Oxygen-doped Sn17Sb6S29 bimetal oxysulfide catalysts for efficient reduction of organic pollutants and hexavalent chromium in the dark

Abstract

Novel oxygen-doped Sn₁₇Sb₆S₂₉ bimetal oxysulfide catalysts (labeled as SnSbOS) were successfully synthesized by a facile method via adjusting the H₂O₂ amount. The samples were characterized by XPS, XRD, UV, SEM, FTIR, and BET, and their catalytic performance was evaluated by reducing a toxic organic compound (4-NP), organic dyes (MO, MB, RhB), and heavy metal ions (Cr(VI)) without light illumination. The results showed that adding an appropriate amount of H₂O₂ could improve the catalytic performance. The SnSbOS-3 catalyst prepared with 0.4 ml H₂O₂ had the best catalytic performance, i.e., 100 ml of 20 ppm 4-NP solution was completely reduced by 5 mg SnSbOS-3 in 8 min. In addition, 5 mg SnSbOS-3 also completely reduced 100 ml solutions of 50 ppm MO, RhB, MB, and Cr(VI) within 6, 6, 8, and 6 min, respectively. The oxygen doping can adjust the band energy structure and increase the active surface sites of the SnSbOS catalyst.
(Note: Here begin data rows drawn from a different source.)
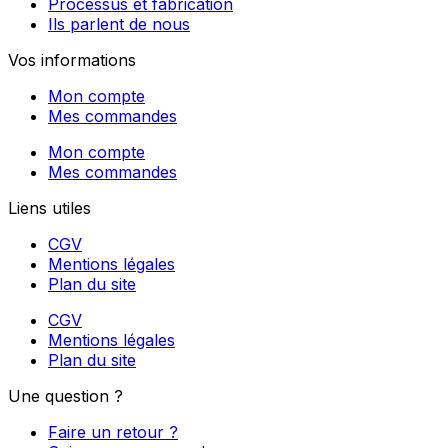
Processus et fabrication
Ils parlent de nous
Vos informations
Mon compte
Mes commandes
Mon compte
Mes commandes
Liens utiles
CGV
Mentions légales
Plan du site
CGV
Mentions légales
Plan du site
Une question ?
Faire un retour ?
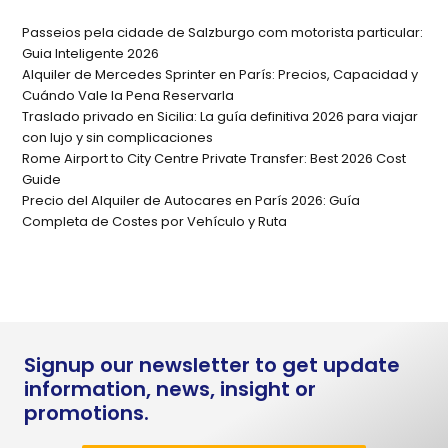
Passeios pela cidade de Salzburgo com motorista particular:
Guia Inteligente 2026
Alquiler de Mercedes Sprinter en París: Precios, Capacidad y
Cuándo Vale la Pena Reservarla
Traslado privado en Sicilia: La guía definitiva 2026 para viajar
con lujo y sin complicaciones
Rome Airport to City Centre Private Transfer: Best 2026 Cost
Guide
Precio del Alquiler de Autocares en París 2026: Guía
Completa de Costes por Vehículo y Ruta
Signup our newsletter to get update
information, news, insight or
promotions.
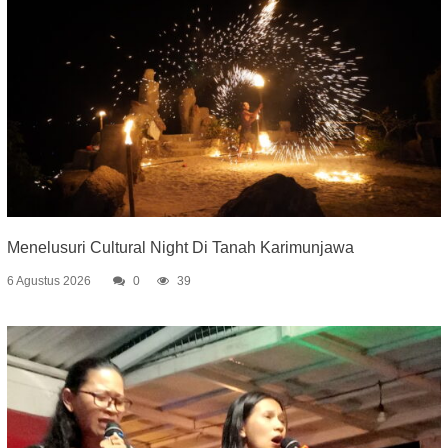
Menelusuri Cultural Night Di Tanah Karimunjawa
6 Agustus 2026
0
39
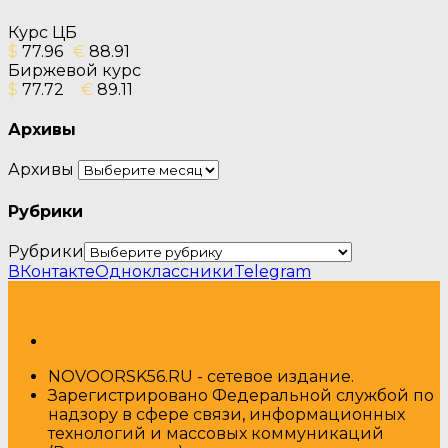
Курс ЦБ
$
77.96
€
88.91
Биржевой курс
$
77.72
€
89.11
Архивы
Архивы
Рубрики
Рубрики
ВКонтакте
Одноклассники
Telegram
NOVOORSK56.RU - сетевое издание.
Зарегистрировано Федеральной службой по
надзору в сфере связи, информационных
технологий и массовых коммуникаций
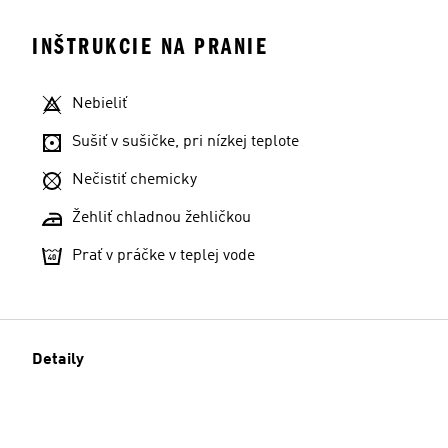
INŠTRUKCIE NA PRANIE
Nebieliť
Sušiť v sušičke, pri nízkej teplote
Nečistiť chemicky
Žehliť chladnou žehličkou
Prať v práčke v teplej vode
Detaily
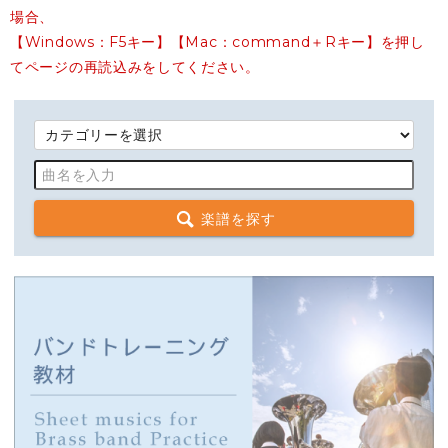
場合、
【Windows：F5キー】【Mac：command＋Rキー】を押し
てページの再読込みをしてください。
楽譜を探す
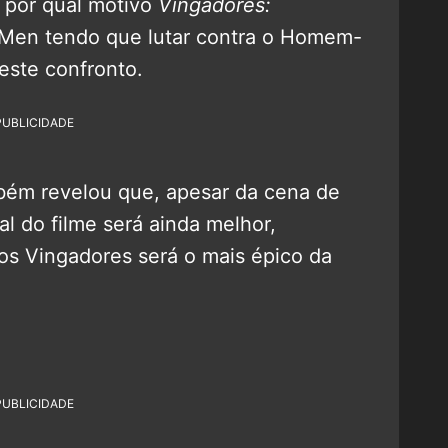
 por qual motivo
Vingadores:
Men tendo que lutar contra o Homem-
este confronto.
PUBLICIDADE
bém revelou que, apesar da cena de
nal do filme será ainda melhor,
os Vingadores será o mais épico da
PUBLICIDADE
Hydrogen peroxide regulating the various valence states of Sn in the catalyst can promote electron transfer and improve the activity of the catalyst. Therefore, SnSbOS is an effective catalyst for reducing toxic organics, organic dyes, and heavy metal ions and has great potential for industrial applications.